Düşman işi iyi biliyor. Bazen sağdan, bazen soldan yanaşarak bizi kandırıyor. Biz saf insanlar da “daha iyisini yaparım, şunu bir bitireyim”, “yarın başlayacağım, kararlıyım” gibi iyi niyetlerle bahanelerimizi sıralıyoruz. Bunun, şeytanın işi ve tuzağı olduğunu ne yazık ki göremiyoruz. Böyle düşündüğümüz içinde, sanıyoruz ki, bu işler biter ya da yarınlar gelir.Şeytana ve nefsimize uyduğumuz müddetçe bunların sonu gelmez. Şeytan bıkmadan usanmadan çalışıyor ve başarılı oluyor. Bizler ondan daha iyi olmalı değil miyiz. Şeytan “anı yaşıyor” bizler “yarını” bekliyoruz. Halbuki, biliyoruz yarın çok geç olabilir ama yine de, yine de bekliyoruz. Allah’ım; bize dar vakitlerin, ne kadar bereketli olduğunu göster. Bu dar olduğunu sandığımız vakitlerde ertelenmeden yaptığımız amellerin, geriye dönüp baktığımızda ne kadar fazla olabileceğini göster.Peygamber Efendimiz (s.a.v.)in "..erteleyenler helak oldu" hadisini anlamayı ve aklımızda tutup da, bu bilinçle yaşamayı nasip et. Müminin yarını olur mu? Elbette ki olmaz. O geleceğe değil, bu güne bakar ve anı yaşayıp nasiplenmeye çalışır. Bu günü için çalışır ve inşallah yarınını kazanır.Rabbim, bana ve sevdiklerime ve ümmeti Muhammed’e çok geç olmadan uyanmayı nasip et. Nasip et ki yarın geldiğinde “geç” olmasın.
- - - - - -

Bir söz vardır ‘isteyene verilir’derler, daha iki sayı evvel demiştim ki “Halamın oğlu Nuri ağabeymin dergi hakkında benden iki isteği vardı. Biri dergide bana ait olan bir yazı, ikincisi görsellik. Görsellik için bir adım attık. İnşallah diğer isteğini de yerine getirebilirim, hayırlısı ile” diye. İstemekde, yapmakda ve bulmakda Rabbimin rızası iledir. Siz istediniz, ben gayret ettim, Rabbimde nasip etti Hamd olsun. Yukarıda yayınlanan yazı naçizane bana ait. Elbette ki öyle güzel bir yazı değil, e biliyorsunuz ben de bir yazar değilim.. Eniştem ve Nuri abim yazmamı istediler ben de onların isteklerini yerine getirmeye çalıştım. Böyle bir istekte bulunmakta haksızda sayılmazlar aslında, dergi çıkartmak gibi külfetli bir işi üstlendiysem şayet, bu kadarını da yapmam gerekiyor sanırım. Sizlerden gördüğüm destek, hem derginin içeriği açısından hem de benim yazma konusundaki gayretim açısından, hayra vesile olup, her sayıda daha iyi olmamızı sağlayacaktır inşallah. Gayret ve istek bizden(gayreti istemeyi verende O’dur) hayır ve güzele ulaştırmak Allah’tan. Selam ve dua ile…

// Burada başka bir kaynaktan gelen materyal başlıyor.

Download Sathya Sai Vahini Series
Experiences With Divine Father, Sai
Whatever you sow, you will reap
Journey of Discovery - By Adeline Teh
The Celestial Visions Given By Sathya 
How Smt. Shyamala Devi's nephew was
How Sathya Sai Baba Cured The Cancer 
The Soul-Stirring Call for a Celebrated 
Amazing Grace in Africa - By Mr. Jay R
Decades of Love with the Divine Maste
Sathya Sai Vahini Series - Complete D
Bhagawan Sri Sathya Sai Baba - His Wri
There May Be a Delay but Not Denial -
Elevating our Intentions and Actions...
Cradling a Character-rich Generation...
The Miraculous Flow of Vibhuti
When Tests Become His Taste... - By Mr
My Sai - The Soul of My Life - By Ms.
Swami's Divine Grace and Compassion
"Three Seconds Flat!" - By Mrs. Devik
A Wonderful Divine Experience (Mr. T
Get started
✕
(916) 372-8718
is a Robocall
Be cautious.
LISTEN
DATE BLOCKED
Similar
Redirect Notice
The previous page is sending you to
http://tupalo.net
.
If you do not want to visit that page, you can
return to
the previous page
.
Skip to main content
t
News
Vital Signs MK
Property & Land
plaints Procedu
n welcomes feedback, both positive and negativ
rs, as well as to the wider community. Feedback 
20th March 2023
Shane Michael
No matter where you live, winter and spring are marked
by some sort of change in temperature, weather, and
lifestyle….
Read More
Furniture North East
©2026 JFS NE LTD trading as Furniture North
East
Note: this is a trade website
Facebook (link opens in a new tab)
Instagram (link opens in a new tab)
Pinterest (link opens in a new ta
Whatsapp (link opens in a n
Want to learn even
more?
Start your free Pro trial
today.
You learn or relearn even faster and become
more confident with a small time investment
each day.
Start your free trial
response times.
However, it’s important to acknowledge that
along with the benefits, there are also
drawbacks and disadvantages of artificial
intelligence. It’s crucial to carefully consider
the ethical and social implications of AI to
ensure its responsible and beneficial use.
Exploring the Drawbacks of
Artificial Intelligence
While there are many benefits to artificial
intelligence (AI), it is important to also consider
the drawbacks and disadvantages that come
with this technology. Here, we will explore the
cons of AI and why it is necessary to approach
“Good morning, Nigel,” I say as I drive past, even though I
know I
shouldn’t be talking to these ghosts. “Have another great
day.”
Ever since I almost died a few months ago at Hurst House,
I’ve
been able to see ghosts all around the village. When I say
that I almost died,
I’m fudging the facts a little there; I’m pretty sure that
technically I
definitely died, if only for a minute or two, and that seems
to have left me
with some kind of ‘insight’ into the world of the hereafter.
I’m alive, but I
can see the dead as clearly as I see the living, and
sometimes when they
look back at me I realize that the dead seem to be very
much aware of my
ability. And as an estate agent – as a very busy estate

Dergimizin 19. sayısında, Mustafa İslamoğlu hocamızın güzel bir yazısı, Halil Günenç hocanın günlük hayatımızda karşılaştığımız sorulara verdiği cevaplar, Peygamberimizin (as.) sünneti seniyesi, 18. sayıda yayınladığım hikayenin 2. bölümü ve Kırkambar var.. Keyifli okumalar.
Not: Bu sene Hacca niyetlenen, Recep Nuri Şeyma Hacer Balkanoğlu ailesine ve Hüdaverdi Arzu Kerimoğlu çiftine, Rabbimden kabul olunan hac, ibadet ve dualar diliyorum. Hayırlısı ile gidip gelsinler inşallah… Niyetlenipde gidemeyen Eniştem ve Ablamada, seneye hayırlısı ile gitmeyi nasip etmesini de Rabbimden niyaz ediyorum.


şehvar 1

Günümüz Meselelerine Fetvalar/ Halil Günenç

Soru 1- Eşim İslam’a inanıyor. Fakat İslam’ı yaşamıyor. Namaz kılmadığı gibi tesettüre de riayet etmiyor. Bunu için ızdırap içerisindeyim. Bir çok defa onu boşamak istiyorum. Sonra masum yavrularımızı hatırlayıp vazgeçiyorum. Eşim, İslam’ı yaşamadığı için onu boşamam gerekir mi?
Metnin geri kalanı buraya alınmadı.